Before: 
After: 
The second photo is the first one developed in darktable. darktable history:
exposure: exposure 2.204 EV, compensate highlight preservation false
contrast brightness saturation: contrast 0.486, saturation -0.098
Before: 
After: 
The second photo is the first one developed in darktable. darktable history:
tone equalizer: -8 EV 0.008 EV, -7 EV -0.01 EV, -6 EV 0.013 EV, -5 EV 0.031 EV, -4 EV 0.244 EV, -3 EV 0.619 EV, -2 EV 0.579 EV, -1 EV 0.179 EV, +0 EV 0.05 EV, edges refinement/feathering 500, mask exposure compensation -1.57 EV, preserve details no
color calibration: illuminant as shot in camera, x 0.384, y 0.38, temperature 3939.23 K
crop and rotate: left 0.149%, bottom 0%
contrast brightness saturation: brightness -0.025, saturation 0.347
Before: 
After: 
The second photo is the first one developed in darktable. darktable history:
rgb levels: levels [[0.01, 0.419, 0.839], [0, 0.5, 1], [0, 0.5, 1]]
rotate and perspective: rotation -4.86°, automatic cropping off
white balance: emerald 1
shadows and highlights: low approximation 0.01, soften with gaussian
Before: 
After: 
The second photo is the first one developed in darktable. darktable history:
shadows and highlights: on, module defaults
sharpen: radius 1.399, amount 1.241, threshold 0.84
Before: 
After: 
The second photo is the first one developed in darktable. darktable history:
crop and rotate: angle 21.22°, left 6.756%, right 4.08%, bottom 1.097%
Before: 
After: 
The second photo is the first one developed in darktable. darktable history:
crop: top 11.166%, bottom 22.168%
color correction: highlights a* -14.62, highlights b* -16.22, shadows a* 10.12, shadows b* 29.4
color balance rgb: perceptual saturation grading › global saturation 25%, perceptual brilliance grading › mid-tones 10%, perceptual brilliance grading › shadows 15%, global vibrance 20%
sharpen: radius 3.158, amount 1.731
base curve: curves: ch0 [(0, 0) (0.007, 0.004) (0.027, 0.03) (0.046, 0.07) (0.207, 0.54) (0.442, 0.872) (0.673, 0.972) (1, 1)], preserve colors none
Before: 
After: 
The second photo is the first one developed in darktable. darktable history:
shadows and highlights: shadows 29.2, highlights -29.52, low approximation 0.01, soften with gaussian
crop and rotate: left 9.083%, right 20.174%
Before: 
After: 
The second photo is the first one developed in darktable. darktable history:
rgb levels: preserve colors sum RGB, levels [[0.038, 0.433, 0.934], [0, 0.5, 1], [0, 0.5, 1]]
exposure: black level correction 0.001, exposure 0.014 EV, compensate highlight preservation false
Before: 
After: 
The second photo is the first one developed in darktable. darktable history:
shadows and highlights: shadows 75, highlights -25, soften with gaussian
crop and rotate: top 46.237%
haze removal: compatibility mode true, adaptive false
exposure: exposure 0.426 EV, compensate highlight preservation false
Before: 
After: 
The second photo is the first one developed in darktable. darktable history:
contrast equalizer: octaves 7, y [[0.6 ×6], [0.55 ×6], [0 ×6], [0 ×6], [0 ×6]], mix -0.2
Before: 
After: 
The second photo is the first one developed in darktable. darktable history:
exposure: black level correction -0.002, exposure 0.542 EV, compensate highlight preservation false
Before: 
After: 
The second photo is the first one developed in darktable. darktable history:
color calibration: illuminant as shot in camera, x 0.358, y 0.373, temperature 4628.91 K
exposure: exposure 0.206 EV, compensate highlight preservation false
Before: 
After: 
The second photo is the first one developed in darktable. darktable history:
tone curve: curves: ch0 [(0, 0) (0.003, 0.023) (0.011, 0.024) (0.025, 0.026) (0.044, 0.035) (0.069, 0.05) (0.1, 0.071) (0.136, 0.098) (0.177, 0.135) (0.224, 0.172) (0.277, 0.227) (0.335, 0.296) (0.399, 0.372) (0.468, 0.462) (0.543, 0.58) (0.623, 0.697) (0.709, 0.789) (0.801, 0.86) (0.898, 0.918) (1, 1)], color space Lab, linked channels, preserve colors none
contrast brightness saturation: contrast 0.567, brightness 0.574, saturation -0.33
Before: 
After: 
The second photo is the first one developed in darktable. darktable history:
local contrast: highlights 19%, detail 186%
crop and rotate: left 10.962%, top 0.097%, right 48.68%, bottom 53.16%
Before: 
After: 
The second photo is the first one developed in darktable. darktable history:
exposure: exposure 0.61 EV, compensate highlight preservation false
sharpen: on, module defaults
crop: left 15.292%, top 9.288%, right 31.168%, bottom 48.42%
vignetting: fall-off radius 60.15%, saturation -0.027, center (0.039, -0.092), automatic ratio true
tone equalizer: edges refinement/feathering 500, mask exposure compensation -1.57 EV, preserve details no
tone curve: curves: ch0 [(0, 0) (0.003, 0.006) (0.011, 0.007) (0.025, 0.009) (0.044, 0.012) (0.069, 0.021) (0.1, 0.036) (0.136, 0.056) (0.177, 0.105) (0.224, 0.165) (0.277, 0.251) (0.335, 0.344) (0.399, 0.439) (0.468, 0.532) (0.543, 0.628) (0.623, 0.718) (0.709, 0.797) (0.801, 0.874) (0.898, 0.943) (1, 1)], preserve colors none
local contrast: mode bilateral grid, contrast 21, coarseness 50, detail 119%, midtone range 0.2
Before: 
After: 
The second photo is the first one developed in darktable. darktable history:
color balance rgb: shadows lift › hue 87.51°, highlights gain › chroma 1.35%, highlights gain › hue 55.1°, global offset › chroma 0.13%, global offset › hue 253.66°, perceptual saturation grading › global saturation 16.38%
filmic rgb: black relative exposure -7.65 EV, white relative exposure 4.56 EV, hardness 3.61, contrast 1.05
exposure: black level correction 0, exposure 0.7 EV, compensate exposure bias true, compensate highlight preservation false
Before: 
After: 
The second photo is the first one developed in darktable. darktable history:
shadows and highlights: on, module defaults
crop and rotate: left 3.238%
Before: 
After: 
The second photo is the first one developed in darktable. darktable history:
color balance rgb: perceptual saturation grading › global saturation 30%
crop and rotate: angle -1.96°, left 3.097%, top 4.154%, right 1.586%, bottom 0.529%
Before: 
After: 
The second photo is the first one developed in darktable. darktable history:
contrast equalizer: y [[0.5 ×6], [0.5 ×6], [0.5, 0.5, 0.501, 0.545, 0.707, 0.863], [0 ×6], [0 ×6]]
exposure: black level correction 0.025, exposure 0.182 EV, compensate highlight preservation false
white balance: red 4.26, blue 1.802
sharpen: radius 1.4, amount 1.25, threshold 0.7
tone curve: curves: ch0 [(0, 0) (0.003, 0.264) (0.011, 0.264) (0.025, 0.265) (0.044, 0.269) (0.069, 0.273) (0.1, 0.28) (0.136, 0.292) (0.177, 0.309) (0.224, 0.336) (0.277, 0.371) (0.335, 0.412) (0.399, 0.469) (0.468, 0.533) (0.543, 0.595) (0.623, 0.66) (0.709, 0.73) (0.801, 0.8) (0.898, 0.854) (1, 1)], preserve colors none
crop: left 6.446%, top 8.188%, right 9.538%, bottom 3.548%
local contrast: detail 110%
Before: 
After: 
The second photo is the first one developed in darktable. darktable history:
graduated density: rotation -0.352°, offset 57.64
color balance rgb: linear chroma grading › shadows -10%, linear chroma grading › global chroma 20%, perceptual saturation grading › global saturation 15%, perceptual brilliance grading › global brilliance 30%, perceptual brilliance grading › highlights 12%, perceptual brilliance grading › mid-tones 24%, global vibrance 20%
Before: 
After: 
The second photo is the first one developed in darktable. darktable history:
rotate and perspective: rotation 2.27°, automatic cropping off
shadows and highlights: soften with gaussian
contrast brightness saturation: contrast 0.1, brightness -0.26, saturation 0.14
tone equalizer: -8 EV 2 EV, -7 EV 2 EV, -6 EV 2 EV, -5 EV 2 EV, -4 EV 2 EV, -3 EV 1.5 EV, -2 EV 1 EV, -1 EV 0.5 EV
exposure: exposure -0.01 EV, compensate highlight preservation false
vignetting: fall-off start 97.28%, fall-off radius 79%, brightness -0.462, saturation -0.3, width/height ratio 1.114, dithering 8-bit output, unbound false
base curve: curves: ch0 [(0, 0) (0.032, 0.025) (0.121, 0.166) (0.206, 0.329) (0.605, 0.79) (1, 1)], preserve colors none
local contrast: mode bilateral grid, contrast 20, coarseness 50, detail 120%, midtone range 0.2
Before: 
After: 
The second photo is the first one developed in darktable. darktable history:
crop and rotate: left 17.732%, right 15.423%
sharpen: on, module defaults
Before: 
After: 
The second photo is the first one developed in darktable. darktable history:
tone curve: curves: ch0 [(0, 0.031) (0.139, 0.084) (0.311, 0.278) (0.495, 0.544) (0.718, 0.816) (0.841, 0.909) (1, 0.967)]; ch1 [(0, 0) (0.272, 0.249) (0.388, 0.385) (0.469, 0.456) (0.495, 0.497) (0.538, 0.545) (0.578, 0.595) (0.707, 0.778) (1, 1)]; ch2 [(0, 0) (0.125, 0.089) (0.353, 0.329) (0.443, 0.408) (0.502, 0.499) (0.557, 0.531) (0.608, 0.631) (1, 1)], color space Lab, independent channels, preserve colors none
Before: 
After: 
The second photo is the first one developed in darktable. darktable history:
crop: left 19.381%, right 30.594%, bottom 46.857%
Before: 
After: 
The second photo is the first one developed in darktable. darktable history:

## What the task asks
Pull out every line of the listing from its very first line down to and including the line containing "contrast brightness saturation: brightness", and reproduce them word for word.

## Task solution
Before: 
After: 
The second photo is the first one developed in darktable. darktable history:
exposure: exposure 2.204 EV, compensate highlight preservation false
contrast brightness saturation: contrast 0.486, saturation -0.098
Before: 
After: 
The second photo is the first one developed in darktable. darktable history:
tone equalizer: -8 EV 0.008 EV, -7 EV -0.01 EV, -6 EV 0.013 EV, -5 EV 0.031 EV, -4 EV 0.244 EV, -3 EV 0.619 EV, -2 EV 0.579 EV, -1 EV 0.179 EV, +0 EV 0.05 EV, edges refinement/feathering 500, mask exposure compensation -1.57 EV, preserve details no
color calibration: illuminant as shot in camera, x 0.384, y 0.38, temperature 3939.23 K
crop and rotate: left 0.149%, bottom 0%
contrast brightness saturation: brightness -0.025, saturation 0.347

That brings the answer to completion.